Comedy Shoot, Academic Directions

It’s been a busy week. I’ve been working on several projects all at once, which will hopefully all pay off. Between a midterm essay about Herman and Chomsky’s propaganda model, an annotated bibliography, testing out the DSLR to Primiere process, a meeting with a faculty member, reaching out to a media literacy project in New Haven, public relations work and preparation for an upcoming social media workshop, and the shoot mentioned in the title, a lot of things are in the works.

Tuesday night I worked with some classmates to film a comedy show at Angels & Kings in Alphabet City. We used Panasonic DVX100B cameras, which have a lot of nice functionality, but I would have much preferred the HMC150s which are also available through The New School’s equipment center, for the simple reason that they don’t take DV tapes. In my experience tapes are a hassle. Aside from the fact that it was very weird to be deciding on an apature without a light meter (I could almost feel my cinematography professor from Missouri State, Mark Biggs, giving me a disapproving grimace under his moustache), and an interruption in recording when our tapes ran out, it went pretty well. Now, other classmates (who didn’t operate a camera) are going to log the tapes – I do not envy that part of the job.
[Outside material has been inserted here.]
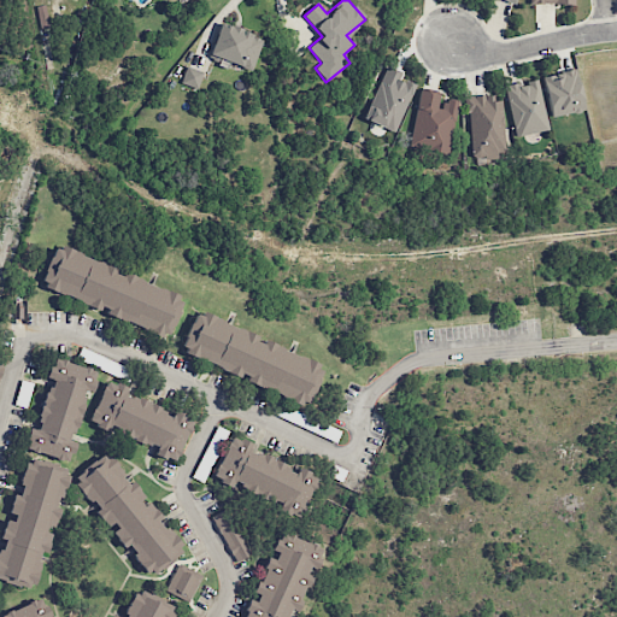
[(263,37),(219,23),(210,56),(253,70),(263,37)]
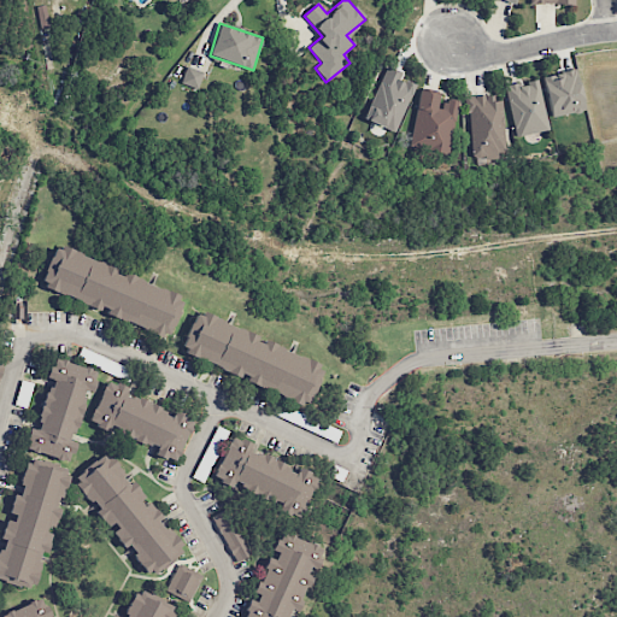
[(203,72),(187,66),(180,83),(197,89),(203,72)]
Another thing I worked out this morning is my academic direction. I’ve always been interested in mythological studies and the work of Joseph Campbell (as much of a populist as he is) but the use of myth as an ideological force and its connection to narrative and dissemination in media is what I really want to study. A more simplistic way to to put it is “propaganda.” There are some opportunities for that at The New School, but I may also look into taking some classes at NYU with Mark Crispen Miller. The other day I realized FAIR is located in NYC and not in DC as I’d thought (I must have gotten them confused with the Center for Media and Democracy). I’m wondering if a research internship would be possible to study how myths (in Roland Barthes’s conception) get communicated in the popular media for political agendas. Maybe I’m just nostalgic for my political science courses, but I feel a stronger affinity for media when there’s a clear relationship to motivated practice. As my theory teacher puts it (presumably drawing from Jacques Rancière), this is “the politics of aesthetics.” Who knew I could find a reason to read materials I had never heard of three months ago?